Directions:
Copy the records below exactly, starting at the line that contains "wrist: (480, 367)" and ending at the line that contains "thumb tip: (556, 1023)"; leave out any pictures.
[Record excerpts]
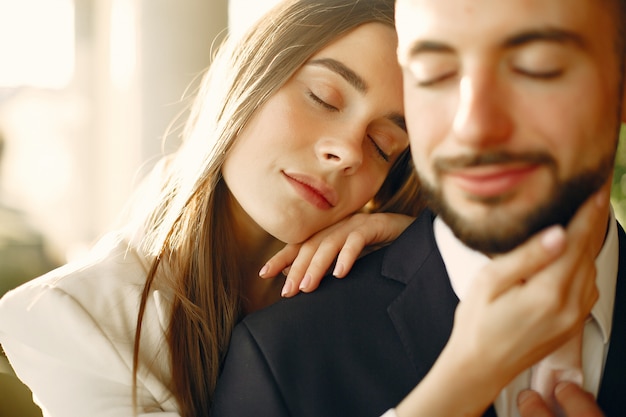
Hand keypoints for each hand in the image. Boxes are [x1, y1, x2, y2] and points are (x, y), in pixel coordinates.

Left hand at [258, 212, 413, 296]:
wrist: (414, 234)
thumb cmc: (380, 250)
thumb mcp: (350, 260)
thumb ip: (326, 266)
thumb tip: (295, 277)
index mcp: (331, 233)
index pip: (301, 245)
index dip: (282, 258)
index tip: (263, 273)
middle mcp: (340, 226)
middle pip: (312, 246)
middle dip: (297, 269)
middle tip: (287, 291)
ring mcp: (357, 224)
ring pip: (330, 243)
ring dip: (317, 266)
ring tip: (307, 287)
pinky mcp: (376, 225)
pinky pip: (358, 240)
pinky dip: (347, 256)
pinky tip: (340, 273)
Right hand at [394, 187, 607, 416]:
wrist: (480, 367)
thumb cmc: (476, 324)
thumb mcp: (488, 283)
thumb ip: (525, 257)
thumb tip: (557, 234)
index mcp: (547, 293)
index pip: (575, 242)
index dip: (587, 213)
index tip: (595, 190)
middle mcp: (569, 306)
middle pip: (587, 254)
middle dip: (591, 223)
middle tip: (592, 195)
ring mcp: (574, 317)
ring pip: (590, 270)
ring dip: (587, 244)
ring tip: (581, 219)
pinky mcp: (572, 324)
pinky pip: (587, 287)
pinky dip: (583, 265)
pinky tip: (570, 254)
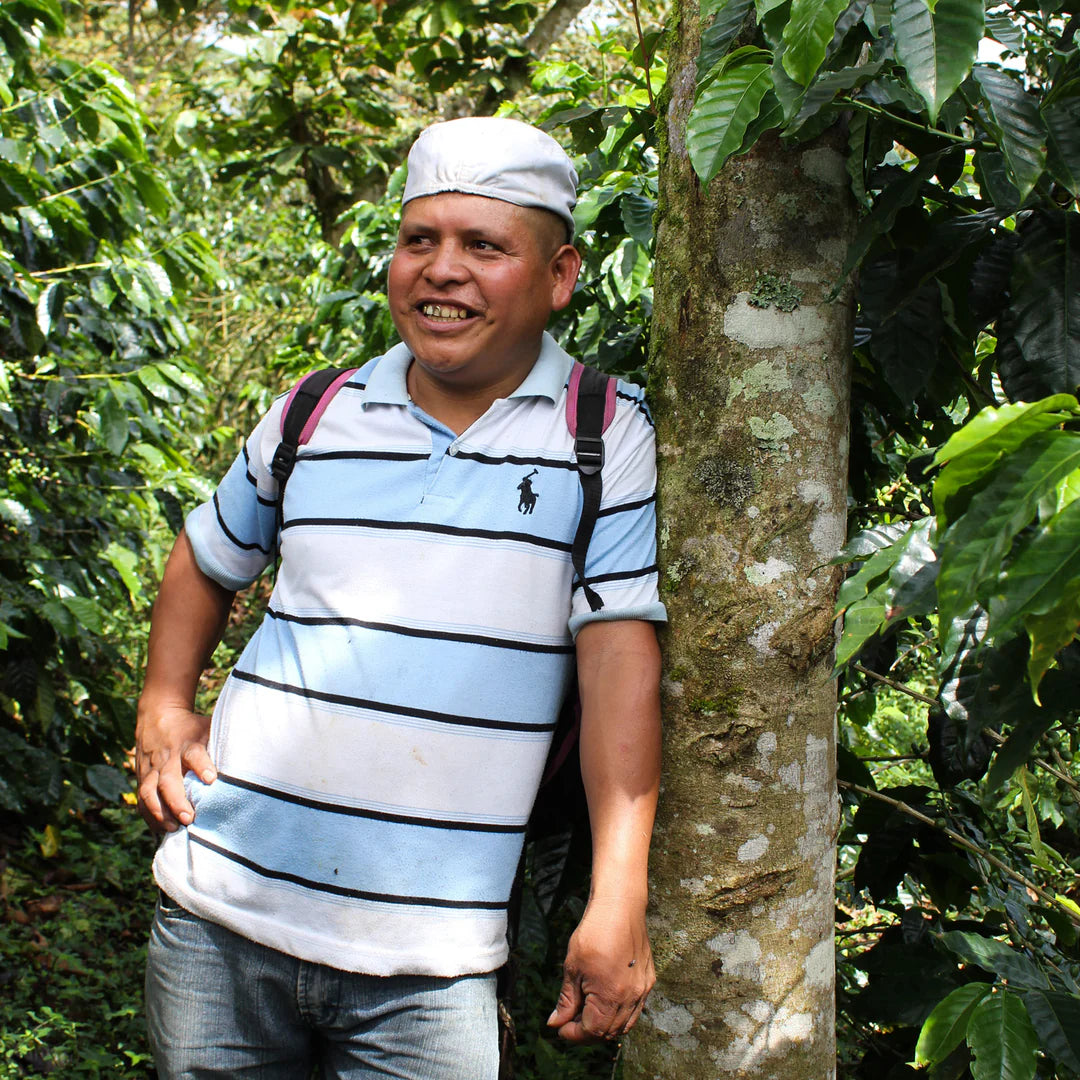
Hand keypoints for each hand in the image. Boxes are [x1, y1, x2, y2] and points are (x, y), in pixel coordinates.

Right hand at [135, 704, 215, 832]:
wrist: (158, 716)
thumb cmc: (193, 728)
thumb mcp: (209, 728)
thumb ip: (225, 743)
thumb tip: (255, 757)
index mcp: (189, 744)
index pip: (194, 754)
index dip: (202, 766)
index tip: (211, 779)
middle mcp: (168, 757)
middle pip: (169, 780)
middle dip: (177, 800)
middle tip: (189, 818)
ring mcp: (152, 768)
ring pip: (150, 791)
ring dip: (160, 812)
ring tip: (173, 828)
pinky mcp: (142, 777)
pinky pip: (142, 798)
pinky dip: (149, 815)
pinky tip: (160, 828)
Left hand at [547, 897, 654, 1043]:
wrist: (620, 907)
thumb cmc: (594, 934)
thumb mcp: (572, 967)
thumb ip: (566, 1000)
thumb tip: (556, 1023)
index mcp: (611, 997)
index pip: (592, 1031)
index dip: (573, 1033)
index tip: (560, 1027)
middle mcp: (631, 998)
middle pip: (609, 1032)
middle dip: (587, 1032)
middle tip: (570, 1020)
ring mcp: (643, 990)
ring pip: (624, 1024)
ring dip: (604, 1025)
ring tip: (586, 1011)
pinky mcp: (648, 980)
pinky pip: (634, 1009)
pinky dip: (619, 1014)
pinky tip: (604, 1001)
[/Record excerpts]
Finished task:
wrist: (480, 367)
thumb cmc: (476, 324)
thumb mcp: (488, 283)
thumb ip: (525, 257)
thumb tip: (557, 234)
index mcp: (547, 293)
index pip: (575, 242)
index dip: (587, 213)
index tip: (595, 190)
middle mcp: (569, 306)
middle pip: (587, 254)
middle dip: (591, 223)
middle tip: (592, 195)
ring mcp: (574, 317)
ring pip: (590, 270)
ring dip: (587, 244)
ring tip: (581, 219)
pinky mcp: (572, 324)
pinky pip: (587, 287)
pinky dip: (583, 265)
pinky tip: (570, 254)
Hand keypoints for each hand in the image. Boxes are [x1, y1, x2, y2] and points are (x, y), in pixel coordinates.

Right hand at [135, 704, 215, 832]:
wrist: (158, 716)
thumb cmc: (193, 728)
thumb mcp: (209, 728)
thumb ip: (225, 743)
thumb tip: (255, 757)
index mcp: (189, 744)
index pip: (194, 754)
index dip: (202, 766)
index tip: (211, 779)
middle mcp: (168, 757)
middle pip: (169, 780)
middle dip: (177, 800)
middle tip: (189, 818)
ring mcp: (152, 768)
ring pip: (150, 791)
ring dip: (160, 812)
ring tip: (173, 828)
pinky mcp: (142, 777)
pinky pip: (142, 798)
pinky dip: (149, 815)
pinky tip: (160, 828)
Left hand at [547, 897, 654, 1043]:
wrist: (620, 907)
thumb cmc: (594, 934)
thumb mcp: (572, 967)
thumb ip: (566, 1000)
thumb tip: (556, 1023)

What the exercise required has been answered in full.